| EXERCISE DIRECTIONS |
List every person named in the Glendon Hyde interview text below. Count a stage name as the same person as the real name it belongs to.

| PAGE TEXT |
=======
The Glendon “Anna Conda” Hyde Interview (e)

Glendon Hyde was recently the subject of a documentary premiering at this summer’s San Francisco International LGBT Film Festival, Dain Percifield’s Running in Heels, the Glendon “Anna Conda” Hyde Story. Percifield followed the drag queen’s first run for a political office during the 2010 supervisor elections in San Francisco, drawing a lively portrait of the activist and his crew, reminiscent of Harvey Milk’s own first attempt at this county government position. Like Milk, Anna Conda didn’t succeed on the first try, but the seeds of Glendon Hyde’s community organizing future were planted. One month after the premiere of the documentary on his campaign, and on the precise day of the anniversary of his relationship with his partner of 6 years, Brett Helms, Hyde was unanimously appointed by the same San Francisco Board of Supervisors he tried to join 2 years earlier, this time to sit on the Entertainment Commission. He now joins the body that can fix the very issues that fired up his activism, when Anna Conda’s own club night, Charlie Horse, was derailed due to the constant struggle between clubs and neighbors in a city under the pressure of gentrification. The new commissioner offers Minorités a heartfelt interview.
=======
| DATA EXTRACT |
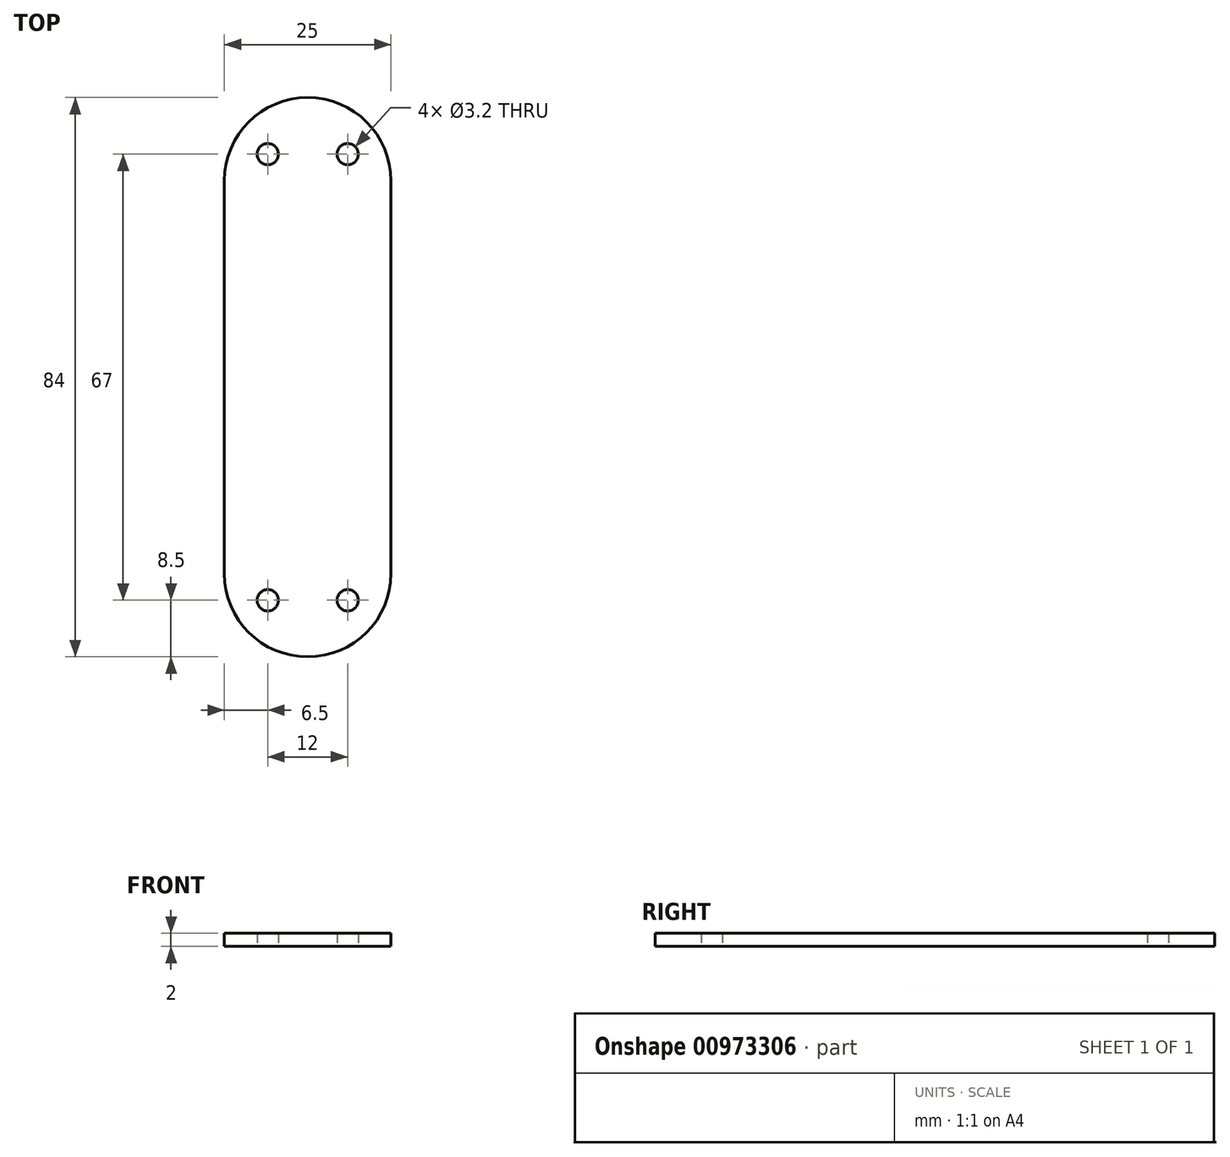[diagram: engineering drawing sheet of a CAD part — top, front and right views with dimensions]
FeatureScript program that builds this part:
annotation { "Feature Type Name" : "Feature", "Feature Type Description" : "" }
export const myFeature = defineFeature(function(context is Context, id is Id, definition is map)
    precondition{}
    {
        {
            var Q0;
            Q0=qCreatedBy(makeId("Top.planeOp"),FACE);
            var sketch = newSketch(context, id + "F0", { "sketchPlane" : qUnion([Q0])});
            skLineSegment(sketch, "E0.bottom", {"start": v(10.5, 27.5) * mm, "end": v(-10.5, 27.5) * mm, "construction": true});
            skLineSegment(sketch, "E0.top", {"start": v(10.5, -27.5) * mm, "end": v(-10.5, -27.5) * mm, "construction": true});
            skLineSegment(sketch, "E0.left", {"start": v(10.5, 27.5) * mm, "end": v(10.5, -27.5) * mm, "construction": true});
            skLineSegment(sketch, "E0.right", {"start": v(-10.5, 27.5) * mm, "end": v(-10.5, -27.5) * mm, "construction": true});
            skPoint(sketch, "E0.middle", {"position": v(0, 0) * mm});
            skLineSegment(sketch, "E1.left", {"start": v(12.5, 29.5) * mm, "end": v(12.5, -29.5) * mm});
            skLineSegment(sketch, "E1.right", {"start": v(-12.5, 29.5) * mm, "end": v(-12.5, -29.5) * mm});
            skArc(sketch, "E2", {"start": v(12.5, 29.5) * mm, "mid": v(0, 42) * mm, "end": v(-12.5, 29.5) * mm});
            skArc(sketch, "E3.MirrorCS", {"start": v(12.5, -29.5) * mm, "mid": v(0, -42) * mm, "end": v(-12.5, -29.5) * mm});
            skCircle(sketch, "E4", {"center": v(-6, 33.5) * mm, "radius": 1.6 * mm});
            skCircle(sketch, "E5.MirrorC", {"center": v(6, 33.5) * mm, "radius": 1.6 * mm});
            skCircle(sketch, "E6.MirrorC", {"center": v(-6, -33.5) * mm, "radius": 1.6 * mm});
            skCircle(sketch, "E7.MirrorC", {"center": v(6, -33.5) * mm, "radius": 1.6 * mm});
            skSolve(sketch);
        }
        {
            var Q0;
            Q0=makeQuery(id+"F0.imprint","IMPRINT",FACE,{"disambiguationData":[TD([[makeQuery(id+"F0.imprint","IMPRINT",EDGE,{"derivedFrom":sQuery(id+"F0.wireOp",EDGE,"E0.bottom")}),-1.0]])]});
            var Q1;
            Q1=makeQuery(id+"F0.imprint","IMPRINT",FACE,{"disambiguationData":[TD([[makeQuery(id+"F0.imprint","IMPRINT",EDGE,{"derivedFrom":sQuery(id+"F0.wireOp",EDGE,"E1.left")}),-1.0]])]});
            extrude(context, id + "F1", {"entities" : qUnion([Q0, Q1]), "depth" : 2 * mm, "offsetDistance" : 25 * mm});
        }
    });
=======
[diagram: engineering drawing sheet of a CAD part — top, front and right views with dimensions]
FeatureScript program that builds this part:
=======
| TASK SOLUTION |
Glendon Hyde ("Anna Conda"), Dain Percifield, Harvey Milk, Brett Helms